**工作任务**
请说明下列条目中含有字符串“their”的行共有多少，只写出数字。

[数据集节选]
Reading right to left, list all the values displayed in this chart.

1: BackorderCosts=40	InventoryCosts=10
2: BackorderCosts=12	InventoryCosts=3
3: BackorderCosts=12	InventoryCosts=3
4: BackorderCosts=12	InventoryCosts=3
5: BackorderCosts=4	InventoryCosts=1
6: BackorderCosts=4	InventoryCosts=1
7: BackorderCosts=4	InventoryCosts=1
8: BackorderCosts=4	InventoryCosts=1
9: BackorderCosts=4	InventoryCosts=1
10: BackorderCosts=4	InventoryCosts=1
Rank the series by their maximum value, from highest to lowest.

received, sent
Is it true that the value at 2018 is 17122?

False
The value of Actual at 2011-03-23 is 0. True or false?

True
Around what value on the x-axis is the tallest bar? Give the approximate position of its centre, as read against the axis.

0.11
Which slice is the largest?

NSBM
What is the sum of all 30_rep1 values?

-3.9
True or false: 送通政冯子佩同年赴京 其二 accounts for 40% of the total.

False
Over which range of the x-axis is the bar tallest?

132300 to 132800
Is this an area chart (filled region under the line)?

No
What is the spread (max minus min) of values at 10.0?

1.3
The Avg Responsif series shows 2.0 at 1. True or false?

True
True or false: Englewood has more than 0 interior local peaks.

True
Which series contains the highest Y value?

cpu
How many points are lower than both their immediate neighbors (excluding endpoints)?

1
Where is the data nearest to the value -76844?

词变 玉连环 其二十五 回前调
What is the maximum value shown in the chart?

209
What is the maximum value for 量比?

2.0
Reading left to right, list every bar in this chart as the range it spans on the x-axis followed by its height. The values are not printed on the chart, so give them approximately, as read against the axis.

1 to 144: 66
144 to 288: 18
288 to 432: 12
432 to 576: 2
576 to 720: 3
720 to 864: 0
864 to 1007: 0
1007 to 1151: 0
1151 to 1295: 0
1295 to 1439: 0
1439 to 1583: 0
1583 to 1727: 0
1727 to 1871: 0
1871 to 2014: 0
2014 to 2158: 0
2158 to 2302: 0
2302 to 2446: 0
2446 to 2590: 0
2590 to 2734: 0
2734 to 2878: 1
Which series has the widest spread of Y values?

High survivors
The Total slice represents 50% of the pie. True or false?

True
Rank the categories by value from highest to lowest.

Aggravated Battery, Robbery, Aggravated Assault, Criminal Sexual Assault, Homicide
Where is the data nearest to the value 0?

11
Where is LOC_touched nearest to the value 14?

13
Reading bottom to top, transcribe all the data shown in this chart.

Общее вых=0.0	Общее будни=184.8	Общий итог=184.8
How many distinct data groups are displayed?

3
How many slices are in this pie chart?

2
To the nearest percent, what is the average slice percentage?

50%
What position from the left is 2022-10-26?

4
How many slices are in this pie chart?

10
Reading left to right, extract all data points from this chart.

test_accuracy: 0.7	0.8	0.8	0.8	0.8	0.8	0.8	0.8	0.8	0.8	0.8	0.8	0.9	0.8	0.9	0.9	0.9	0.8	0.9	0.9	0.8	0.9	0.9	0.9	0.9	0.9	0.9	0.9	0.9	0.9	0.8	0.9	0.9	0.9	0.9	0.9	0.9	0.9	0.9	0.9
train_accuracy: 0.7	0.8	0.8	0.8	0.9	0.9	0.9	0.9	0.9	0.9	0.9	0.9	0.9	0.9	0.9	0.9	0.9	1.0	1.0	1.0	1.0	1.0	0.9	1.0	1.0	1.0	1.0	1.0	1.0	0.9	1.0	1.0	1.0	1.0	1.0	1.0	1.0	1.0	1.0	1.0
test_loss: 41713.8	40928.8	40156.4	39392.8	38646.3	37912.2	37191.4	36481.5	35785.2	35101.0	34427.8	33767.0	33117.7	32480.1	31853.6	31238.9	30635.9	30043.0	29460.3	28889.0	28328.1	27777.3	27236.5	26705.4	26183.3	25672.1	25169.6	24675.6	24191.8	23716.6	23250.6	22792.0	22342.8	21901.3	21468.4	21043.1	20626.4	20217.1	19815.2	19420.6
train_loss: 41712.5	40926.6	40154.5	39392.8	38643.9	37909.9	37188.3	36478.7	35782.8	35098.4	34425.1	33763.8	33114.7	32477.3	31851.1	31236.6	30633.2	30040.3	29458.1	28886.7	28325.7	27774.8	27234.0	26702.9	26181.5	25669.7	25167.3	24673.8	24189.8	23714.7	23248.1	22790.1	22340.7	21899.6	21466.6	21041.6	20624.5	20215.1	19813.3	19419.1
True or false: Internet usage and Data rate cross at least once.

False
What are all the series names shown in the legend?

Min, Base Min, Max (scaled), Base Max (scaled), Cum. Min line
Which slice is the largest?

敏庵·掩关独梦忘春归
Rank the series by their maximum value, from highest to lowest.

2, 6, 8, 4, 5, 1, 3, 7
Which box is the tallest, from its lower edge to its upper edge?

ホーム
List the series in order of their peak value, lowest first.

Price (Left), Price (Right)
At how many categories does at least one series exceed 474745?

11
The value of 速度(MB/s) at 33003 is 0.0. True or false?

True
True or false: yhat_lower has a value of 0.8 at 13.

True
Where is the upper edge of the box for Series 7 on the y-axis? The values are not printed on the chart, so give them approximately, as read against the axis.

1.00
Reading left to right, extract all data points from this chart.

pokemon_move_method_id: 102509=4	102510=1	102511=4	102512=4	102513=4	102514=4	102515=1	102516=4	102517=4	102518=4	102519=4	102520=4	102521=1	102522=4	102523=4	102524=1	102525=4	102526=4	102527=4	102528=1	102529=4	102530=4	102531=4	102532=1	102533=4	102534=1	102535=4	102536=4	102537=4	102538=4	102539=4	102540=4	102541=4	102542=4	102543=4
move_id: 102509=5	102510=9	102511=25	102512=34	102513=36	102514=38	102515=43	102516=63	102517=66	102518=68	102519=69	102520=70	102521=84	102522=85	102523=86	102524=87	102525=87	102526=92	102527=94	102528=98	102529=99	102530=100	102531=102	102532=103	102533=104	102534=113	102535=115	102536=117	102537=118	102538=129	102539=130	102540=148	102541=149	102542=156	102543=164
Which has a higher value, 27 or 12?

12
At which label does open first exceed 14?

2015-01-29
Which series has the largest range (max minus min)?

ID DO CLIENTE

**问题解答**
4